- Developer: Night Light Interactive
- Publisher: Night Light Interactive
- Composer: Steve Goldshein
- Engine: Unity
- Platforms: Ouya Linux; OS X; Windows; PlayStation 4; PlayStation Vita; Xbox One; Wii U; Android; iOS; Nintendo Switch;
- Release: May 27, 2014 Ouya; May 27, 2014; Linux, OS X, Windows; July 9, 2014; PlayStation 4, Vita; June 30, 2015; Android, iOS, Xbox One; August 28, 2015; Wii U; October 8, 2015; Nintendo Switch; September 27, 2018;
- Genre: Adventure
- Mode: Single-player

= Whispering Willows =

2014 video game

Whispering Willows is an indie adventure horror video game developed by independent developer Night Light Interactive for Ouya in May 2014.

==Gameplay==
The player takes control of Elena Elkhorn who wants to rescue her father. With her pendant, she can access her shamanic powers: the ability to leave her physical body and explore the world in spirit form. Using this ability, she can fly through gaps in walls and reach new places. The player can also possess certain objects, such as levers, to manipulate the environment. Throughout the game, the player finds notes from ghosts, which reveal new things. To advance in the game, the player has to find items and use them on certain objects.

==Plot==
Young Elena Elkhorn embarks on a harrowing journey to find her missing father and discover the secrets of the Willows Mansion. Aiding her journey is a unique amulet she received from her father, which allows her to astrally project her spirit into a ghostly realm and communicate with the dead.

===Characters===
- Elena Elkhorn: The protagonist who wants to rescue her father.
- John Elkhorn: Elena's missing father and descendant of the Kwantako tribe.
- Wortham Willows: The antagonist. He was the mayor of the city and searched for a way to revive his dead wife.
- Flying Hawk: A shaman who wanted to have a peaceful meeting with the white men.
- Darby O'Halloran: An old friend of Wortham's. He is haunted by the memories of Sky Flower, a little girl he once killed.
- Fleur le Rue: Wortham's secret new love affair.

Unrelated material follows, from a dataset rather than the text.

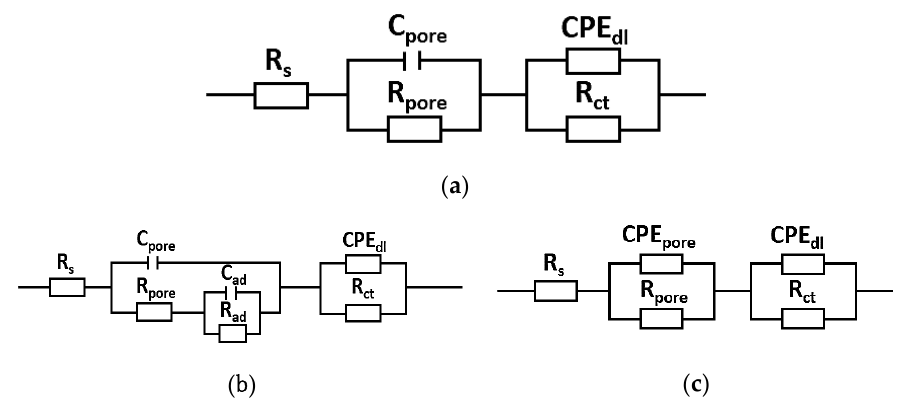
Figure 8. Electric substitute scheme ( a ) M1 pH = 7.4 and pH = 5; ( b ) M2 pH = 7.4; ( c ) M2 pH = 5. According to this model, the two R, CPE/C elements are connected in series with the Ringer solution resistance R s . The model describes the formation of two loops in a Nyquist plot. The activity of the oxide layer/deposited ZnO layer is characterized by a high-fre- quency loop, which diameter depends on the potential. This is determined by the serial resistance R pore (electrolyte resistance in the porous phase) and the space charge capaci- tance C pore /CPE pore (capacity of the double layer-porous surface). The low-frequency loop corresponds to the surface boundary of the oxide layer solution, and the R ct (characterizes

==Development and release==
Whispering Willows was funded via Kickstarter. With 750 backers and $20,747 the game exceeded its initial goal of $15,000. Michael Johnson created a live-action trailer for the game's release. Skyler Davenport recorded voice acting for the role of Elena. The game was translated into Spanish, German, French, Italian, Russian, Polish, Chinese, Ukrainian and Brazilian Portuguese. The soundtrack by Steve Goldshein was released on January 9, 2018 by video game music label Materia Collective.

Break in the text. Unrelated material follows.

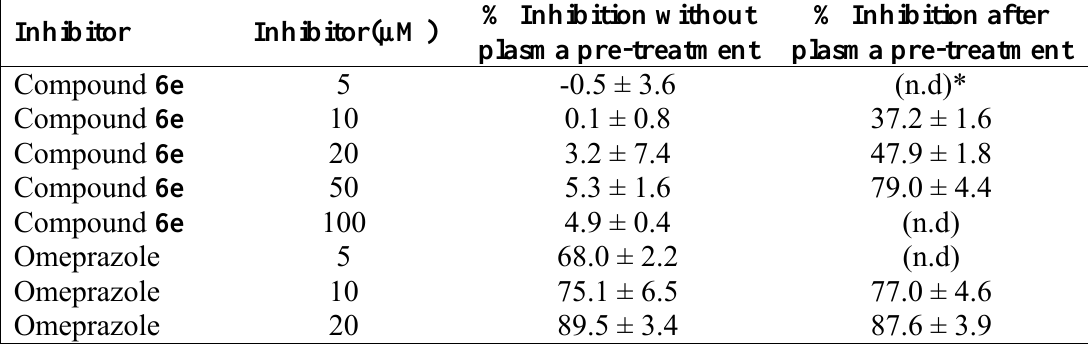
Table 1. Inhibition of H + ,K + -ATPase by compound 6e without plasma or plasma fraction pre-treatment or after pre-treatment of the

The game was initially released in 2014 for Ouya on May 27. It was released for Steam via Linux, OS X, Windows on July 9, following a delay from an initial release date of June 17. Developed and published by Loot Interactive, ports for PlayStation 4 and PlayStation Vita were released on June 30, 2015. Versions for Android and iOS were developed by Night Light Interactive and released on August 28, 2015. The game was also ported by Abstraction Games to Xbox One and Wii U on August 28 and October 8, respectively. A version for Nintendo Switch published by Akupara Games was released on September 27, 2018.

==Reception==

Whispering Willows received "mixed or average" reviews according to video game review aggregator Metacritic. Critics praised the game's visuals with Shuva Raha from Adventure Gamers saying that the game is "good-looking" and Electronic Gaming Monthly reviewer Mollie Patterson calling the game's graphics "great". However reviewers noted the boring gameplay with Shuva Raha saying that "the simplistic – often to the point of boring – gameplay, along with poor design that attempts to prolong playing time by inserting hours of completely avoidable backtracking, reduces the experience to a grind".

Aggregate score
| Aggregator | Score |
|---|---|
| Metacritic | (PC) 64/100 (PS4) 63/100 (Wii U) 58/100 (XONE) 57/100 |

Review scores
| Publication | Score |
|---|---|
| Adventure Gamers | 2.5/5 (PC) |
| Electronic Gaming Monthly | 6/10 (PS4) |
| GameSpot | 7/10 (PS4) |
| IGN | 5.8/10 (PS4) |
| Nintendo Life | 5/10 (Wii U) |

==Awards==
Whispering Willows has won the following awards:
- Casual Connect Indie Prize - Winner 2014 for "Best Story," Finalist for "Best Desktop Game" and "Best Art"
- Seattle Indie Gaming Competition - Winner 2014
- OUYA CREATE Game Jam - Winner 2013 for "Most Immersive," Finalist for "Grand Prize" and "Best Visuals"
- Captivate Conference Game Design Competition – Finalist 2013
- Cerebral Indie Developer Grant – Winner 2013

==Sequel==
In an interview, Logan said that a sequel might be possible, depending on how the game does on consoles. They already started preplanning for the continuation of the story.